EXCERPTED DATA>
=== Begin Enclosure ===

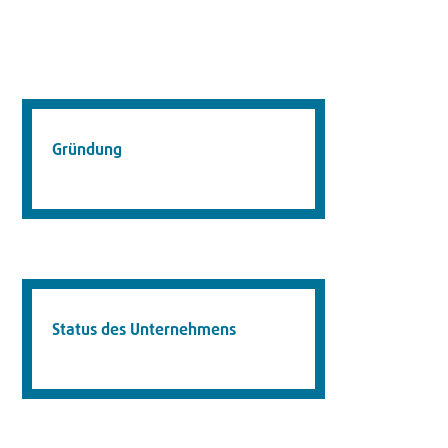
Gründung
Status des Unternehmens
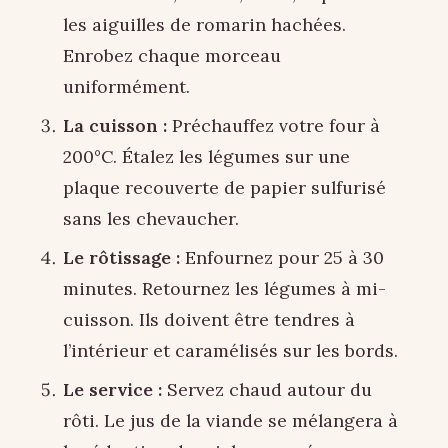
les aiguilles de romarin hachées.
Enrobez chaque morceau
uniformément.
La cuisson :
Préchauffez votre four à
200°C. Étalez les légumes sur une
plaque recouverte de papier sulfurisé
sans les chevaucher.
Le rôtissage :
Enfournez pour 25 à 30
minutes. Retournez les légumes à mi-
cuisson. Ils doivent être tendres à
l’intérieur et caramélisés sur les bords.
Le service :
Servez chaud autour du
rôti. Le jus de la viande se mélangera à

=== End Enclosure ===

PROBLEM TO WORK ON> Look through the entries above. Copy each line in which the string "légumes" occurs.

TASK ANSWER>
200°C. Étalez les légumes sur une
minutes. Retournez les légumes à mi-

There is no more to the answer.